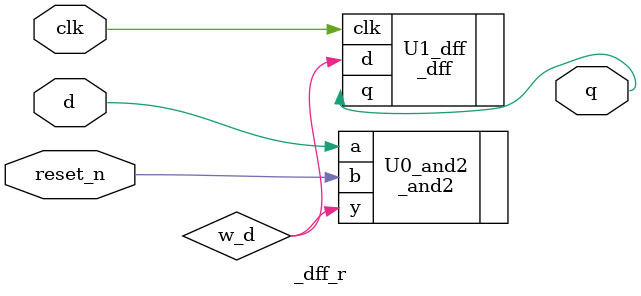
<source format=v>
module _dff_r(clk, reset_n, d, q);
	input clk, reset_n, d;		// 3 inputs
	output q;						// output q
	
	wire w_d;						// wire w_d
	
	_and2 U0_and2(.a(d), .b(reset_n), .y(w_d));		//instance by using AND Gate and D flipflop
	_dff U1_dff(.clk(clk), .d(w_d), .q(q));
	
endmodule

</source>
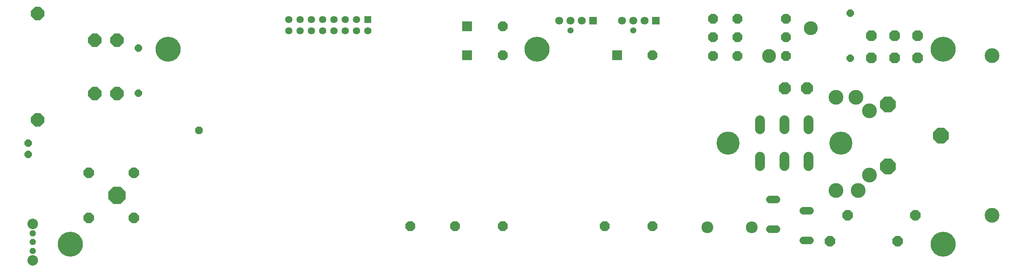
<source format=gbs>
G75*
%MOIN*%
%OFA0B0*%
%FSLAX25Y25*%
%IPPOS*%
%LPD*%
%AMOC8*
5,1,8,0,0,1.08239X$1,22.5*
%
%ADD10C,0.13098*%
%ADD11OC8,0.09350*%
%ADD12C,0.10500*%
%ADD13C,0.06500*%
%ADD14OC8,0.06500*%
%ADD15OC8,0.10500*%
%ADD16OC8,0.08768*%
%ADD17C,0.12311*%
%ADD18OC8,0.13886*%
%ADD19OC8,0.11768*%
%ADD20C,0.20500*%
%ADD21OC8,0.09100*%
%ADD22OC8,0.15500*%
%ADD23C,0.08750*%
%ADD24R,0.07100X0.07100*%
%ADD25C,0.07100*%
%ADD26C,0.05421*%
%ADD27R,0.06406X0.06406*%
%ADD28C,0.06406*%
%ADD29OC8,0.06406*%
%ADD30OC8,0.09555*%
%ADD31OC8,0.06996*%
%ADD32R,0.08768X0.08768*%
%ADD33OC8,0.05224*%
%ADD34C,0.09358*%
%ADD35C,0.22154*%
D10*
X0835707Y0127449D03*
X0855392Y0127449D03*
X0865235Y0141228D03*
X0974054Y0105390D03*
X0865235Y0198315D03*
X0853424Y0210126D03*
X0835707Y0210126D03*
X0974054Y0247122D03*
D11*
X0905851Y0105646D03*
X0845851Y0105646D03*
X0830288Y0082396D03*
X0890288Y0082396D03*
D12*
X0761070Y0094864D03*
X0721699Y0094864D03*
D13*
X0777056Y0093114D02*
X0783056Y0093114D01*
X0806583Y0083114D02*
X0812583Y0083114D01*
X0812552Y0109396D02*
X0806552Y0109396D01*
X0783024Y0119396D02*
X0777024Y0119396D01*
D14*
X0848320Y0244896D03*
X0848320Y0284896D03*
X0217288Y0253927D03*
X0217288Y0213927D03*
D15*
X0790227Y0218146D03*
X0809912Y0218146D03*
D16*
X0791320Y0246860D03*
X0748396Y0246860D03*
X0726743Y0246860D03*
X0726743Y0263396D03*
X0748396Y0263396D03*
X0791320Y0263396D03*
X0791320Y0279931D03*
X0748396Y0279931D03*
X0726743Y0279931D03*
X0673056Y0247484D03*
X0540306Y0247484D03*
X0540306Y0273075D03*
X0540306Y0095909D03*
X0497983Y0095909D03*
X0458416Y0095909D03*
X0630733Y0095909D03*
X0673056Y0095909D03*
D17*
X0776162Y0246860D03*
X0813170Y0271663D03*
D18*
X0881534Y0203815D03*
X0928778Y0176256D03*
X0881534Y0148697D03*
D19*
X0198463Y0213657D03*
X0178778Y0213657D03*
X0127991Y0190035D03*
X0178778Y0260902D03*
X0198463Y0260902D03*
X0127991Y0284524D03*
D20*
X0739820Y0169646D03*
X0839820Y0169646D03*
D21*
X0213424Y0143106D03*
X0173424Y0143106D03*
X0173424Y0103106D03*
X0213424Y0103106D03*
D22*
X0198463Y0123106D03*
D23*
X0768320Y0149271D02*
X0768320Y0157521D01*
X0789820Y0157521D02*
X0789820Y0149271D01*
X0811320Y0149271D02*
X0811320Y0157521D01*
X0811320Y0181771D02*
X0811320Y0190021D01*
X0789820Y0190021D02*
X0789820Y0181771D01*
X0768320Y0181771D02*
X0768320Y0190021D01*
D24*
X0675820Y0278146D03*
X0620320Y0278146D03*
D25*
X0610320Y0278146D03*
X0600320Y0278146D03*
X0590320Y0278146D03*
X0645820Y0278146D03*
X0655820Y0278146D03*
X0665820Y0278146D03*
D26*
X0655820Y0269642D03*
X0600320Y0269642D03*
D27*
X0420570Y0279146D03*
D28*
X0410570Y0279146D03*
X0400570Y0279146D03*
X0390570Y0279146D03*
X0380570Y0279146D03*
X0370570Y0279146D03*
X0360570Y0279146D03*
X0350570Y0279146D03*
X0350570Y0269146D03*
X0360570Y0269146D03*
X0370570Y0269146D03*
X0380570Y0269146D03*
X0390570Y0269146D03*
X0400570Y0269146D03*
X0410570Y0269146D03*
X0420570Y0269146D03*
D29*
X0119723Y0169445D03*
X0119723Y0159445D03*
D30*
X0867070Y0245303D03*
X0887570Y0245303D03*
X0908070Y0245303D03*
X0908070Y0264988D03*
X0887570Y0264988D03*
X0867070Y0264988D03*
D31*
X0271070Y0180896D03*
D32*
X0508810Y0247484D03*
X0508810Y0273075D03*
X0641560Y0247484D03*
D33*
X0123660Y0089642D03*
X0123660Y0081768D03*
X0123660Y0073894D03*
D34*
X0123660Y0065626D03*
X0123660Y0097909D03*
D35*
X0157125Y0079799D03*
X0243739Y0253028D03*
X0570510Y0253028D03*
X0930747Y0253028D03*
X0930747Y0079799D03*
M02*

</source>
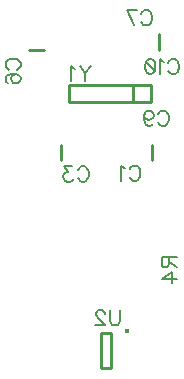
<source format=gbr>
G04 DipTrace 2.4.0.2*
%INBottomSilk.gbr*%
%MOMM*%
%ADD10C,0.25*%
%ADD37O,0.391X0.392*%
%ADD91C,0.196*%
%FSLAX53Y53*%
G04*
G71*
G90*
G75*
G01*
%LNBotSilk*%
%LPD*%
X9675Y22112D2*
D10*
Y20813D1*
X8202Y30150D2*
X6903D1*
X17965Y30166D2*
Y31465D1*
D37*
X15234Y6308D3*
X13861Y6174D2*
D10*
Y3174D1*
X13061Y6174D2*
Y3174D1*
X13861D2*
X13061D1*
X13861Y6174D2*
X13061D1*
X17216Y27158D2*
X10316D1*
Y25758D1*
X17216D1*
Y27158D1*
X15766Y27108D2*
Y25808D1*
X17352Y20832D2*
Y22131D1*
X11070Y19976D2*
D91*
X11130Y20096D1*
X11252Y20219D1*
X11373Y20279D1*
X11616D1*
X11738Y20219D1*
X11859Y20096D1*
X11921Y19976D1*
X11981Y19793D1*
Y19489D1*
X11921Y19307D1*
X11859Y19185D1*
X11738Y19065D1*
X11616Y19003D1*
X11373D1*
X11252Y19065D1*
X11130Y19185D1*
X11070Y19307D1*
X10556Y20277D2*
X9889D1*
X10252Y19792D1*
X10070D1*
X9949Y19731D1*
X9889Y19671D1*
X9827Y19489D1*
Y19368D1*
X9889Y19185D1*
X10010Y19063D1*
X10192Y19003D1*
X10375D1*
X10556Y19063D1*
X10616Y19125D1*
X10678Y19246D1*
X5245Y28485D2*
X5125Y28545D1*
X5003Y28667D1*
X4942Y28788D1*
Y29031D1*
X5003Y29153D1*
X5125Y29274D1*
X5245Y29336D1*
X5428Y29396D1*
X5733D1*
X5914Y29336D1*
X6036Y29274D1*
X6157Y29153D1*
X6218Y29031D1*
Y28788D1*
X6157Y28667D1*
X6036Y28545D1*
X5914Y28485D1*
X5125Y27364D2*
X5004Y27424D1*
X4944Y27607D1*
Y27728D1*
X5004Y27910D1*
X5187Y28032D1*
X5490Y28093D1*
X5793D1*
X6036Y28032D1*
X6158Y27910D1*
X6218Y27728D1*
Y27667D1*
X6158Y27486D1*
X6036Y27364D1*
X5853Y27304D1*
X5793D1*
X5610Y27364D1*
X5490Y27486D1*
X5429Y27667D1*
Y27728D1*
X5490Y27910D1*
X5610Y28032D1*
X5793Y28093D1*
X16431Y33199D2*
X16491Y33319D1*
X16613Y33441D1*
X16734Y33502D1*
X16977D1*
X17099Y33441D1*
X17220Y33319D1*
X17281Y33199D1*
X17342Y33016D1*
Y32711D1*
X17281Y32530D1*
X17220Y32408D1*
X17099Y32287D1*
X16977Y32226D1*
X16734D1*
X16613Y32287D1*
X16491Y32408D1*
X16431Y32530D1*
X15796Y32226D2*
X15188Y33500D1*
X16038D1*
X17864Y24693D2*
X17925Y24814D1*
X18047Y24936D1*
X18168Y24997D1*
X18410D1*
X18533Y24936D1*
X18653Y24814D1*
X18715Y24693D1*
X18775Y24511D1*
Y24206D1*
X18715Y24025D1*
X18653Y23903D1*
X18533Y23782D1*
X18410Y23721D1*
X18168D1*
X18047Y23782D1*
X17925Y23903D1*
X17864Y24025D1*
X16682Y24571D2*
X16744Y24389D1*
X16864Y24267D1*
X17047Y24206D1*
X17107D1*
X17290Y24267D1*
X17410Y24389D1*
X17472Y24571D1*
Y24632D1*
X17410Y24814D1*
X17290Y24935D1*
X17107Y24995D1*
X17047D1*
X16864Y24935D1*
X16744Y24814D1*
X16682Y24571D1*
Y24267D1*
X16744Y23963D1*
X16864Y23781D1*
X17047Y23721D1*
X17168D1*
X17350Y23781D1*
X17410Y23903D1*
X18711Y29066D2*
X18771Y29187D1*
X18893Y29309D1*
X19014Y29370D1*
X19257D1*
X19379Y29309D1*
X19500Y29187D1*
X19561Y29066D1*
X19622Y28884D1*
Y28579D1*
X19561Y28398D1*
X19500Y28276D1*
X19379Y28155D1*
X19257Y28093D1*
X19014D1*
X18893Y28155D1*
X18771Y28276D1*
X18711Y28398D1*
X18318Y29125D2*
X18196Y29187D1*
X18014Y29368D1*
Y28093D1*
X17257Y29368D2*
X17439Y29308D1*
X17561Y29125D1*
X17622Y28822D1*
Y28640D1*
X17561Y28336D1*
X17439Y28154D1*
X17257Y28093D1*
X17136D1*
X16953Y28154D1*
X16833Y28336D1*
X16771Y28640D1*
Y28822D1*
X16833Y29125D1*
X16953Y29308D1*
X17136Y29368D1*
X17257D1*
X16833Y29125D2*
X17561Y28336D1*
X18755Y12591D2*
Y12045D1*
X18693Y11863D1*
X18633Y11801D1*
X18512Y11741D1*
X18390D1*
X18269Y11801D1*
X18208Y11863D1*
X18147Y12045D1*
Y12591D1*
X19423D1*
X18755Y12166D2*
X19423Y11741D1*
Y10741D2*
X18149D1*
X18998Y11349D1*
Y10437D1*
X14632Y8094D2*
Y7183D1*
X14572Y7001D1*
X14450Y6880D1*
X14267Y6818D1*
X14147D1*
X13964Y6880D1*
X13842Y7001D1*
X13782Y7183D1*
Y8094D1*
X13328Y7789D2*
Y7850D1*
X13267Y7972D1*
X13207Y8032D1*
X13085Y8093D1*
X12842D1*
X12721Y8032D1*
X12661Y7972D1*
X12599Y7850D1*
Y7729D1*
X12661Y7607D1*
X12782Y7426D1*
X13390Y6818D1*
X12539D1*
X12175Y28814D2*
X11689Y28206D1*
Y27538D1*
X11203Y28814D2*
X11689Y28206D1*
X10811Y28569D2*
X10689Y28631D1*
X10506Y28812D1*
Y27538D1*
X15447Y20052D2*
X15507Y20172D1*
X15629Y20295D1*
X15750Y20355D1*
X15993D1*
X16115Y20295D1*
X16236Y20172D1*
X16297Y20052D1*
X16358Y19869D1*
Y19565D1*
X16297Y19383D1*
X16236Y19261D1*
X16115Y19141D1*
X15993Y19079D1*
X15750D1*
X15629Y19141D1*
X15507Y19261D1*
X15447Y19383D1*
X15054Y20111D2*
X14932Y20172D1*
X14750Y20353D1*
Y19079D1*
M02*

</source>
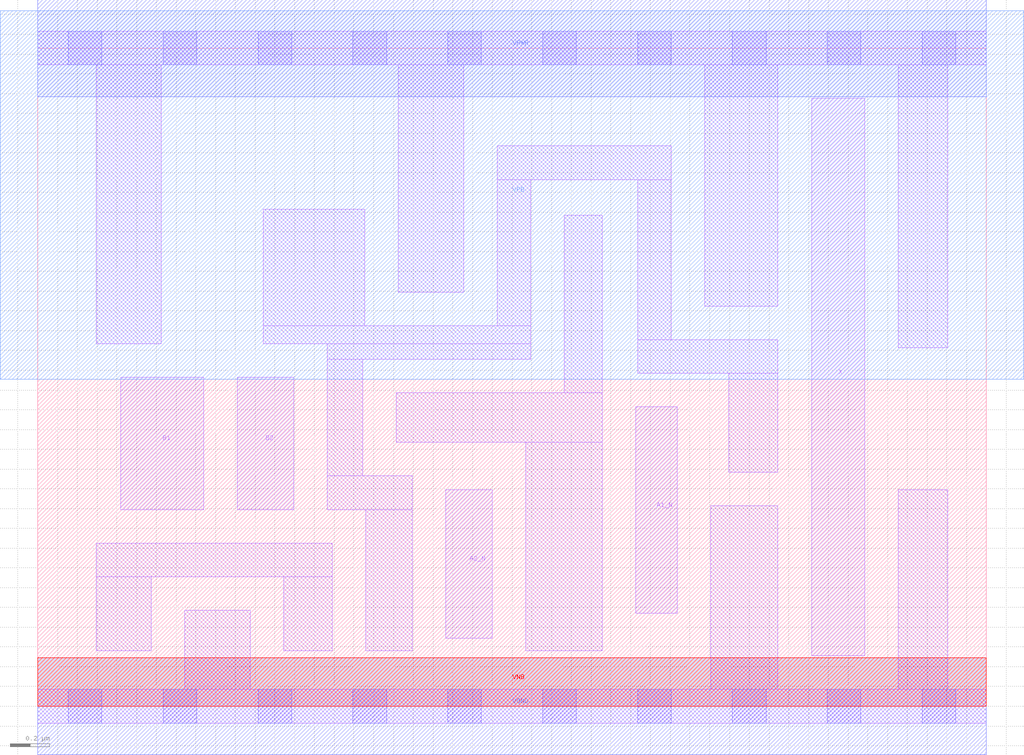
<source format=lef>
# Copyright 2020 The SkyWater PDK Authors
#
# Licensed under the Apache License, Version 2.0 (the "License");
# you may not use this file except in compliance with the License.
# You may obtain a copy of the License at
#
#     https://www.apache.org/licenses/LICENSE-2.0
#
# Unless required by applicable law or agreed to in writing, software
# distributed under the License is distributed on an "AS IS" BASIS,
# WITHOUT WARRANTIES OR CONDITIONS OF ANY KIND, either express or implied.
# See the License for the specific language governing permissions and
# limitations under the License.
#
# SPDX-License-Identifier: Apache-2.0

VERSION 5.7 ;
  NOWIREEXTENSIONATPIN ON ;
  DIVIDERCHAR "/" ;
  BUSBITCHARS "[]" ;
MACRO sky130_fd_sc_lp__o2bb2a_2
  CLASS CORE ;
  FOREIGN sky130_fd_sc_lp__o2bb2a_2 ;
  ORIGIN  0.000000  0.000000 ;
  SIZE  4.800000 BY  3.330000 ;
  SYMMETRY X Y R90 ;
  SITE unit ;
  PIN A1_N
    ANTENNAGATEAREA  0.159000 ;
    DIRECTION INPUT ;
    USE SIGNAL ;
    PORT
      LAYER li1 ;
        RECT 3.025000 0.470000 3.235000 1.515000 ;
    END
  END A1_N
  PIN A2_N
    ANTENNAGATEAREA  0.159000 ;
    DIRECTION INPUT ;
    USE SIGNAL ;
    PORT
      LAYER li1 ;
        RECT 2.065000 0.345000 2.300000 1.095000 ;
    END
  END A2_N
  PIN B1
    ANTENNAGATEAREA  0.159000 ;
    DIRECTION INPUT ;
    USE SIGNAL ;
    PORT
      LAYER li1 ;
        RECT 0.420000 0.995000 0.840000 1.665000 ;
    END
  END B1
  PIN B2
    ANTENNAGATEAREA  0.159000 ;
    DIRECTION INPUT ;
    USE SIGNAL ;
    PORT
      LAYER li1 ;
        RECT 1.010000 0.995000 1.295000 1.665000 ;
    END
  END B2
  PIN X
    ANTENNADIFFAREA  0.588000 ;
    DIRECTION OUTPUT ;
    USE SIGNAL ;
    PORT
      LAYER li1 ;
        RECT 3.915000 0.255000 4.185000 3.075000 ;
    END
  END X
  PIN VGND
    DIRECTION INOUT ;
    USE GROUND ;
    PORT
      LAYER met1 ;
        RECT 0.000000 -0.245000 4.800000 0.245000 ;
    END
  END VGND
  PIN VNB
    DIRECTION INOUT ;
    USE GROUND ;
    PORT
      LAYER pwell ;
        RECT 0.000000 0.000000 4.800000 0.245000 ;
    END
  END VNB
  PIN VPB
    DIRECTION INOUT ;
    USE POWER ;
    PORT
      LAYER nwell ;
        RECT -0.190000 1.655000 4.990000 3.520000 ;
    END
  END VPB
  PIN VPWR
    DIRECTION INOUT ;
    USE POWER ;
    PORT
      LAYER met1 ;
        RECT 0.000000 3.085000 4.800000 3.575000 ;
    END
  END VPWR
  OBS
    LAYER li1 ;
      RECT 0.000000 -0.085000 4.800000 0.085000 ;
      RECT 0.000000  3.245000 4.800000 3.415000 ;
      RECT 0.295000  0.280000 0.575000 0.655000 ;
      RECT 0.295000  0.655000 1.490000 0.825000 ;
      RECT 0.295000  1.835000 0.625000 3.245000 ;
      RECT 0.745000  0.085000 1.075000 0.485000 ;
      RECT 1.140000  1.835000 2.495000 1.925000 ;
      RECT 1.140000  1.925000 1.655000 2.515000 ;
      RECT 1.245000  0.280000 1.490000 0.655000 ;
      RECT 1.465000  0.995000 1.895000 1.165000 ;
      RECT 1.465000  1.165000 1.645000 1.755000 ;
      RECT 1.465000  1.755000 2.495000 1.835000 ;
      RECT 1.660000  0.280000 1.895000 0.995000 ;
      RECT 1.815000  1.335000 2.855000 1.585000 ;
      RECT 1.825000  2.095000 2.155000 3.245000 ;
      RECT 2.325000  1.925000 2.495000 2.665000 ;
      RECT 2.325000  2.665000 3.205000 2.835000 ;
      RECT 2.470000  0.280000 2.855000 1.335000 ;
      RECT 2.665000  1.585000 2.855000 2.485000 ;
      RECT 3.035000  1.685000 3.745000 1.855000 ;
      RECT 3.035000  1.855000 3.205000 2.665000 ;
      RECT 3.375000  2.025000 3.745000 3.245000 ;
      RECT 3.405000  0.085000 3.745000 1.015000 ;
      RECT 3.495000  1.185000 3.745000 1.685000 ;
      RECT 4.355000  0.085000 4.605000 1.095000 ;
      RECT 4.355000  1.815000 4.605000 3.245000 ;
    LAYER mcon ;
      RECT 0.155000 -0.085000 0.325000 0.085000 ;
      RECT 0.155000  3.245000 0.325000 3.415000 ;
      RECT 0.635000 -0.085000 0.805000 0.085000 ;
      RECT 0.635000  3.245000 0.805000 3.415000 ;
      RECT 1.115000 -0.085000 1.285000 0.085000 ;
      RECT 1.115000  3.245000 1.285000 3.415000 ;
      RECT 1.595000 -0.085000 1.765000 0.085000 ;
      RECT 1.595000  3.245000 1.765000 3.415000 ;
      RECT 2.075000 -0.085000 2.245000 0.085000 ;
      RECT 2.075000  3.245000 2.245000 3.415000 ;
      RECT 2.555000 -0.085000 2.725000 0.085000 ;
      RECT 2.555000  3.245000 2.725000 3.415000 ;
      RECT 3.035000 -0.085000 3.205000 0.085000 ;
      RECT 3.035000  3.245000 3.205000 3.415000 ;
      RECT 3.515000 -0.085000 3.685000 0.085000 ;
      RECT 3.515000  3.245000 3.685000 3.415000 ;
      RECT 3.995000 -0.085000 4.165000 0.085000 ;
      RECT 3.995000  3.245000 4.165000 3.415000 ;
      RECT 4.475000 -0.085000 4.645000 0.085000 ;
      RECT 4.475000  3.245000 4.645000 3.415000 ;
  END
END sky130_fd_sc_lp__o2bb2a_2
END LIBRARY

</source>
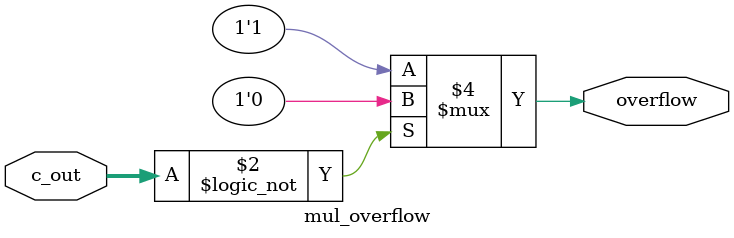
<source format=v>
module mul_overflow(output reg overflow, input [15:0] c_out);
	always @(*) begin
		if(c_out == 0)
			overflow = 0;
		else
			overflow = 1;
	end
endmodule


</source>
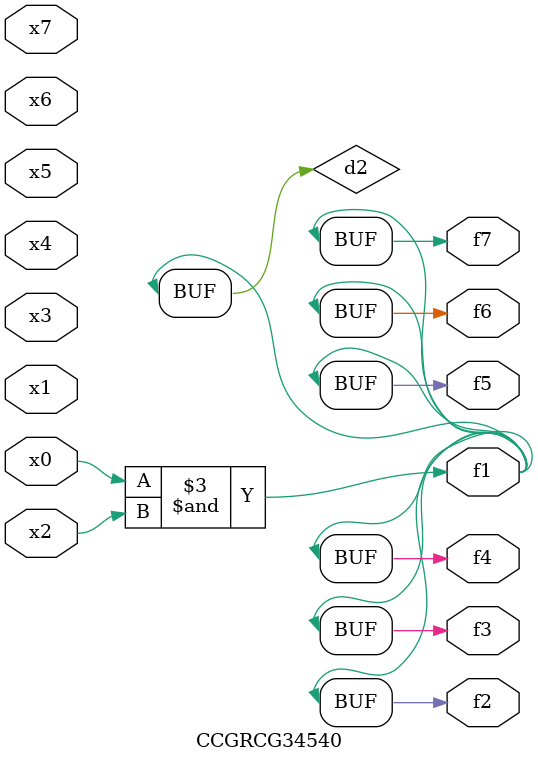
<source format=v>
module CCGRCG34540(
	input x0, x1, x2, x3, x4, x5, x6, x7,
	output f1, f2, f3, f4, f5, f6, f7
);

	wire d1, d2;

	nor (d1, x3, x6);
	and (d2, x0, x2);
	assign f1 = d2;
	assign f2 = d2;
	assign f3 = d2;
	assign f4 = d2;
	assign f5 = d2;
	assign f6 = d2;
	assign f7 = d2;
endmodule

</source>
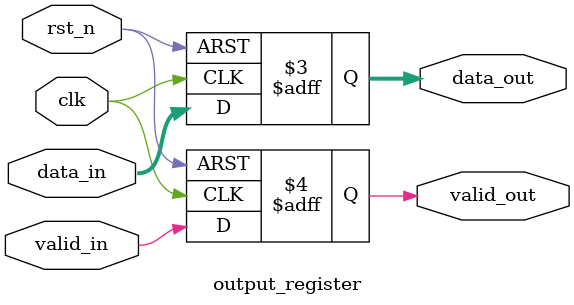
<source format=sv>
module bram_rom (
    input clk,
    input rst_n,  // 添加复位信号
    input valid_in,  // 输入有效信号
    input [3:0] addr,
    output [7:0] data,
    output valid_out  // 输出有效信号
);
    // 内部连线
    wire [7:0] rom_data;
    wire stage1_valid;
    
    // ROM存储单元子模块实例化
    rom_memory #(
        .DATA_WIDTH(8),
        .ADDR_WIDTH(4),
        .MEM_DEPTH(16)
    ) memory_unit (
        .clk(clk),
        .rst_n(rst_n),
        .valid_in(valid_in),
        .addr(addr),
        .data(rom_data),
        .valid_out(stage1_valid)
    );
    
    // 输出寄存器子模块实例化
    output_register #(
        .DATA_WIDTH(8)
    ) output_reg (
        .clk(clk),
        .rst_n(rst_n),
        .valid_in(stage1_valid),
        .data_in(rom_data),
        .data_out(data),
        .valid_out(valid_out)
    );
endmodule

// ROM存储单元子模块
module rom_memory #(
    parameter DATA_WIDTH = 8,
    parameter ADDR_WIDTH = 4,
    parameter MEM_DEPTH = 16
)(
    input clk,
    input rst_n,
    input valid_in,
    input [ADDR_WIDTH-1:0] addr,
    output reg [DATA_WIDTH-1:0] data,
    output reg valid_out
);
    // 使用块RAM实现ROM存储
    (* ram_style = "block" *) reg [DATA_WIDTH-1:0] rom [0:MEM_DEPTH-1];
    
    // 流水线寄存器
    reg [ADDR_WIDTH-1:0] addr_stage1;
    reg valid_stage1;
    
    // ROM数据初始化
    initial begin
        rom[0] = 8'h12; rom[1] = 8'h34; rom[2] = 8'h56; rom[3] = 8'h78;
        rom[4] = 8'h9A; rom[5] = 8'hBC; rom[6] = 8'hDE; rom[7] = 8'hF0;
        rom[8] = 8'h00; rom[9] = 8'h00; rom[10] = 8'h00; rom[11] = 8'h00;
        rom[12] = 8'h00; rom[13] = 8'h00; rom[14] = 8'h00; rom[15] = 8'h00;
    end
    
    // 第一级流水线：寄存地址和有效信号
    always @(posedge clk or negedge rst_n) begin
        if (!rst_n) begin
            addr_stage1 <= 0;
            valid_stage1 <= 1'b0;
        end else begin
            addr_stage1 <= addr;
            valid_stage1 <= valid_in;
        end
    end
    
    // 第二级流水线：读取ROM数据并传递有效信号
    always @(posedge clk or negedge rst_n) begin
        if (!rst_n) begin
            data <= 0;
            valid_out <= 1'b0;
        end else begin
            data <= rom[addr_stage1];
            valid_out <= valid_stage1;
        end
    end
endmodule

// 输出寄存器子模块
module output_register #(
    parameter DATA_WIDTH = 8
)(
    input clk,
    input rst_n,
    input valid_in,
    input [DATA_WIDTH-1:0] data_in,
    output reg [DATA_WIDTH-1:0] data_out,
    output reg valid_out
);
    // 注册输出数据和有效信号
    always @(posedge clk or negedge rst_n) begin
        if (!rst_n) begin
            data_out <= 0;
            valid_out <= 1'b0;
        end else begin
            data_out <= data_in;
            valid_out <= valid_in;
        end
    end
endmodule
</source>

- EXERCISE BRIEF -
Your answer should consist only of the lines above between the line holding "1.490000 0.655000 ;" and the line holding "3.685000 3.415000 ;", inclusive, each transcribed exactly.

- SOLUTION TO THIS TASK -
      RECT 1.245000  0.280000 1.490000 0.655000 ;
      RECT 1.465000  0.995000 1.895000 1.165000 ;
      RECT 1.465000  1.165000 1.645000 1.755000 ;
      RECT 1.465000  1.755000 2.495000 1.835000 ;
      RECT 1.660000  0.280000 1.895000 0.995000 ;
      RECT 1.815000  1.335000 2.855000 1.585000 ;
      RECT 1.825000  2.095000 2.155000 3.245000 ;
      RECT 2.325000  1.925000 2.495000 2.665000 ;
      RECT 2.325000  2.665000 3.205000 2.835000 ;
      RECT 2.470000  0.280000 2.855000 1.335000 ;
      RECT 2.665000  1.585000 2.855000 2.485000 ;
      RECT 3.035000  1.685000 3.745000 1.855000 ;
      RECT 3.035000  1.855000 3.205000 2.665000 ;
      RECT 3.375000  2.025000 3.745000 3.245000 ;
      RECT 3.405000  0.085000 3.745000 1.015000 ;
      RECT 3.495000  1.185000 3.745000 1.685000 ;
      RECT 4.355000  0.085000 4.605000 1.095000 ;
      RECT 4.355000  1.815000 4.605000 3.245000 ;
    LAYER mcon ;
      RECT 0.155000 -0.085000 0.325000 0.085000 ;
      RECT 0.155000  3.245000 0.325000 3.415000 ;
      RECT 0.635000 -0.085000 0.805000 0.085000 ;
      RECT 0.635000  3.245000 0.805000 3.415000 ;
      RECT 1.115000 -0.085000 1.285000 0.085000 ;
      RECT 1.115000  3.245000 1.285000 3.415000 ;
      RECT 1.595000 -0.085000 1.765000 0.085000 ;
      RECT 1.595000  3.245000 1.765000 3.415000 ;
      RECT 2.075000 -0.085000 2.245000 0.085000 ;
      RECT 2.075000  3.245000 2.245000 3.415000 ;
      RECT 2.555000 -0.085000 2.725000 0.085000 ;
      RECT 2.555000  3.245000 2.725000 3.415000 ;
      RECT 3.035000 -0.085000 3.205000 0.085000 ;
      RECT 3.035000  3.245000 3.205000 3.415000 ;
      RECT 3.515000 -0.085000 3.685000 0.085000 ;
      RECT 3.515000  3.245000 3.685000 3.415000 ;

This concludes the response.